ADI 5163/GO, rel. Min. Luiz Fux, 8.4.2015. (ADI-5163)
Policiais temporários e princípio do concurso público – 6
O Colegiado assinalou que o concurso público seria uma forma de a Administração assegurar os princípios maiores da isonomia e da impessoalidade na concorrência dos candidatos aos cargos públicos. Todos os Poderes estariam jungidos à observância do preceito, inclusive o Executivo estadual ao contratar policiais militares. Além disso, o constituinte previra expressamente exceções quanto à obrigatoriedade de concurso público. Assim, estabelecera genericamente a possibilidade de nomeação para cargo em comissão declarado em lei de livre nomeação e exoneração (CF, art. 37, II) e previra a contratação por tempo determinado para atender a necessidade temporária de excepcional interesse público (CF, art. 37, IX). Haveria outras exceções, como, por exemplo os cargos eletivos. Em todas as hipóteses, a base constitucional seria taxativa, e entre elas não estariam os policiais militares. Ademais, sequer a lei impugnada configuraria o permissivo do art. 37, IX, da CF. Não estariam presentes os requisitos e limites para esse tipo de contratação. A necessidade temporária de excepcional interesse público não dependeria de mera escolha discriminatória da Administração. Ela exigiria o atendimento de um fim próximo e a demonstração da impossibilidade de consecução desse fim com os recursos humanos de que disporia a Administração. Na situação dos autos, a lei em debate permitira a contratação de 2.400 policiais temporários, embora houvesse cerca de 1.400 concursados aprovados em cadastro reserva aguardando convocação. Além disso, no caso dos contratados em caráter temporário, tratara-se de contratação para atividade previsível, permanente e ordinária. Assim, seria inconstitucional a lei que, a pretexto de satisfazer o art. 37, IX, da CF, não estabelecesse prazo determinado ou não especificasse a contingência fática que evidenciasse a situação emergencial.

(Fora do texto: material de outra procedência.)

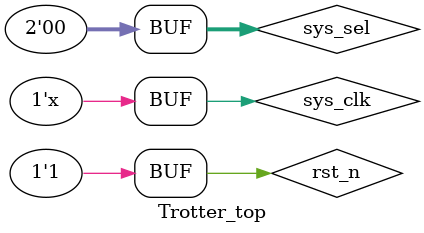
<source format=v>
`timescale 1ns / 1ns


module Trotter_top(

    );

    reg sys_clk;
    reg rst_n;
    reg [1:0] sys_sel;
    wire [7:0] Y_out;

    
    parameter Idle =8'b11111111,
              Special=8'b11110000;

    always #1 sys_clk=~sys_clk;


    initial
     begin
         sys_clk=0;
         rst_n=0;
         sys_sel<=2'b00;
         #10 rst_n=~rst_n;
     end

     Trotter Trotter(
        .sys_clk(sys_clk),
        .rst_n(rst_n),
        .S(sys_sel),
        .L(Y_out)
     );
    
    
task automatic task_counter;
    input  [31:0] task_count;
    inout  [31:0] task_rep;
    input  [31:0] max_repeat;
     begin
            if(task_count >= max_repeat)                //规定上限count
                begin
                  task_rep = (task_rep+1);
                end
            else
                begin
                    task_count = (task_count + 32'd1);
                    task_rep = task_rep;
                    task_counter(task_count,task_rep,1); //上限为1
                 end
     end
endtask

task automatic my_task_model1;
    input [31:0] task_count;
    inout [8:0] task_Y;
    inout [7:0]repeat_count;
    input [31:0] Max_repeat;
    inout   out_state;
    input  in_state; 
     
    begin

        case(repeat_count)
        8'd0,8'd1,8'd2,8'd3,8'd4,8'd5,8'd6,8'd7:
          begin
            task_Y[7-repeat_count]=task_Y[7-repeat_count]^1;
            task_counter(task_count,repeat_count,Max_repeat);
          end
        8'd8,8'd9,8'd10,8'd11,8'd12,8'd13,8'd14:
          begin
            task_Y[15-repeat_count]=task_Y[15-repeat_count]^1;
            task_counter(task_count,repeat_count,Max_repeat);
          end
        8'd15:
          begin
              task_counter(task_count,repeat_count,Max_repeat);
              task_Y=8'h00;
              out_state=in_state;
          end
        default :
            begin
              out_state=in_state;
              repeat_count=0;
            end
        endcase
    end
endtask

task automatic my_task_model2;//前面四个灯为7~4 后面四个灯为3~0
     input [31:0] task_count;
    inout [8:0] task_Y;
    inout [7:0]repeat_count;
    input [31:0] Max_repeat;
    inout   out_state;
    input  in_state; 
    
    begin
      case(repeat_count)
        8'd0,8'd1,8'd2,8'd3:
          begin
            task_Y[7-repeat_count]=task_Y[7-repeat_count]^1;
            task_Y[repeat_count-4]=task_Y[repeat_count-4]^1;
            task_counter(task_count,repeat_count,Max_repeat);
          end
        8'd4,8'd5,8'd6,8'd6:
          begin
            task_Y[11-repeat_count]=task_Y[11-repeat_count]^1;
            task_Y[repeat_count-4]=task_Y[repeat_count-4]^1;
            task_counter(task_count,repeat_count,Max_repeat);
          end
        8'd7:
          begin
              task_Y[0]=task_Y[0];
              task_Y[4]=task_Y[4];
              task_counter(task_count,repeat_count,Max_repeat);
              task_Y=8'h00;
              out_state=in_state;
          end
        default:
          begin
            out_state=in_state;
            repeat_count=0;
          end
        endcase
    end 
endtask

// task my_task_model3;//前面四个灯为7~4 后面四个灯为3~0
//     inout  task_count;
//     inout [7:0] task_Y;//默认输入�?11110000
//     input [3:0] repeat_count;//默认输入�?0
    
//     begin
//       if(repeat_count==15) 
//        begin
//          task_counter(task_count,repeat_count);
//          task_Y=8'b11110000;
//         end
//       else if(repeat_count>7) 
//          begin
//           task_counter(task_count,repeat_count);
//           task_Y[15-repeat_count]=task_Y[15-repeat_count]^1;
//          end
//       else  
//          begin
//           task_counter(task_count,repeat_count);
//           task_Y[7-repeat_count]=task_Y[7-repeat_count]^1;
//          end
//     end 
// endtask

// task my_task_model4;//流水�?
//     inout  task_count;
//     inout [7:0] task_Y;//默认输入�?11111111
//     input [3:0] repeat_count;//默认输入�?0
    
//     begin
//       task_Y=Idle;
//       if(repeat_count==15) 
//        begin
//          task_counter(task_count,repeat_count);
//          task_Y=Idle;
//         end
//       else if(repeat_count>7) 
//          begin
//           task_counter(task_count,repeat_count);
//           task_Y[15-repeat_count]=task_Y[15-repeat_count]^1;
//          end
//       else  
//          begin
//           task_counter(task_count,repeat_count);
//           task_Y[7-repeat_count]=task_Y[7-repeat_count]^1;
//          end
//     end 
// endtask
endmodule

</source>
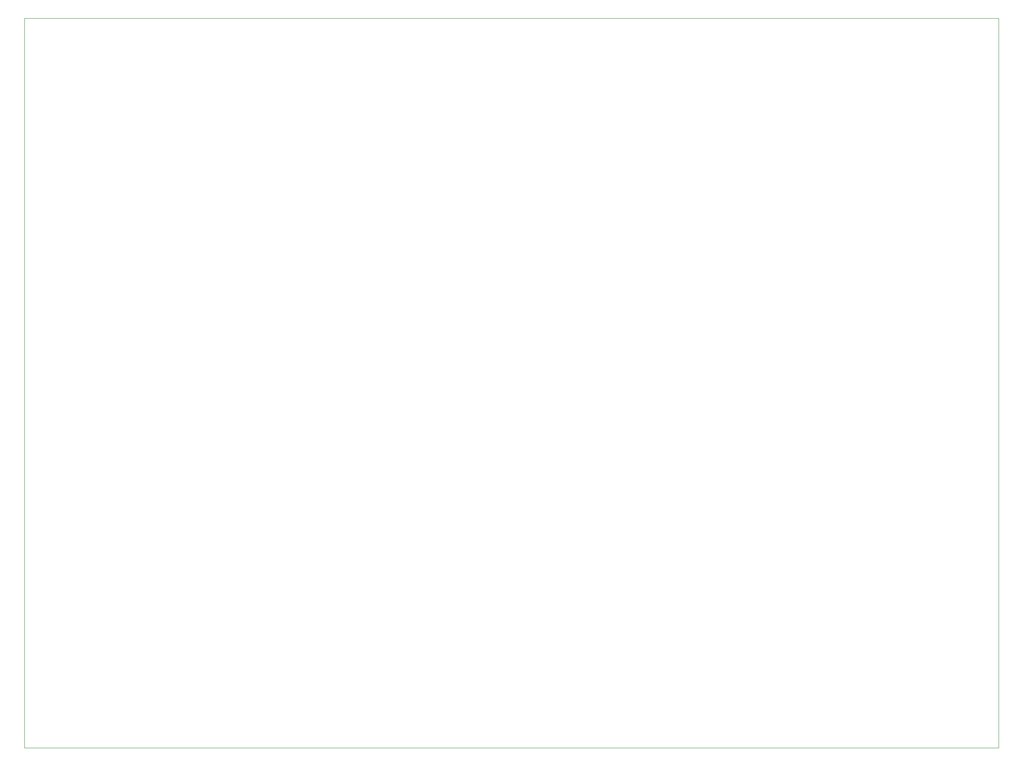
<source format=gbr>
%TF.GenerationSoftware,KiCad,Pcbnew,(5.1.10)-1*%
%TF.CreationDate,2021-08-27T16:10:25+02:00*%
%TF.ProjectId,LCD Bus Reader,4c434420-4275-4732-9052-65616465722e,rev?*%
%TF.SameCoordinates,Original*%
%TF.FileFunction,Profile,NP*%
%FSLAX46Y46*%
G04 Gerber Fmt 4.6, Leading zero omitted, Abs format (unit mm)*
G04 Created by KiCad (PCBNEW (5.1.10)-1) date 2021-08-27 16:10:25*
%MOMM*%
%LPD*%
G01*
G04 APERTURE LIST*
%TA.AperFunction,Profile*%
%ADD10C,0.050000*%
%TD*%
G04 APERTURE END LIST*
D10*
X245745000Y-163830000D02*
X245745000Y-14605000D01*
X46355000Y-163830000D02*
X245745000Y-163830000D01*
X46355000Y-14605000D02*
X46355000Y-163830000D01*
X245745000Y-14605000D02*
X46355000Y-14605000D01*
M02*

</source>
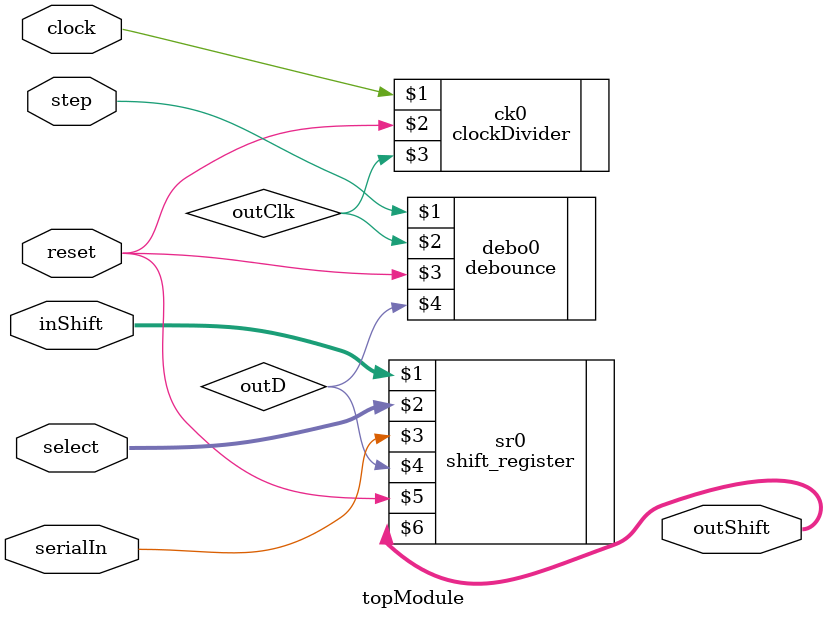
<source format=v>
`timescale 1ns / 1ps


module topModule(inShift, select, serialIn, clock, reset, step, outShift);

	input  [1:0] select;
	input  [3:0] inShift;
	input        serialIn;
	input        clock;
	input        reset;
	input        step;
	
	output [3:0] outShift;

	clockDivider ck0(clock, reset, outClk);
	
	debounce debo0(step, outClk, reset, outD);
	
	shift_register sr0(inShift, select, serialIn, outD, reset, outShift);

endmodule

</source>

ADI 5163/GO, rel. Min. Luiz Fux, 8.4.2015. (ADI-5163)
Policiais temporários e princípio do concurso público – 7
O Tribunal reputou que, no tocante à inconstitucionalidade formal, o diploma em questão violaria o art. 24 da CF, ao usurpar a competência da União para legislar sobre o tema. Aos Estado-Membros a Constituição permitiria o estabelecimento de regras ou disposições que permitissem a aplicação das diretrizes gerais e principiológicas impostas pela União. Nas hipóteses constitucionalmente previstas de competência legislativa concorrente entre União e Estados-membros, situação em que caberia à União estabelecer normas gerais e a estes normas suplementares, a única situação permissiva de exame de constitucionalidade em sede de fiscalização normativa abstrata seria aquela a configurar inconstitucionalidade direta, imediata e frontal. É o que ocorreria na espécie. A norma federal a cuidar do tema — Lei 10.029/2000 — fora editada para trazer os parâmetros de organização de serviço voluntário nas Polícias Militares e Corpos de Bombeiros Militares. Assim, a lei estadual deveria ser expungida no que divergisse ou inovasse em relação à lei federal. Esta, além de restringir o exercício do serviço militar voluntário a atividades administrativas e auxiliares, proibiria porte de arma de fogo e exercício de poder de polícia pelos voluntários, estabeleceria auxílio mensal de caráter indenizatório não superior a dois salários mínimos e impossibilitaria a caracterização de vínculo empregatício e de natureza previdenciária pela prestação dos serviços voluntários. O contraste com a norma estadual seria, portanto, radical e insanável. Por fim, o Colegiado não modulou os efeitos da declaração de inconstitucionalidade, uma vez não atingido o número de votos necessário para tanto.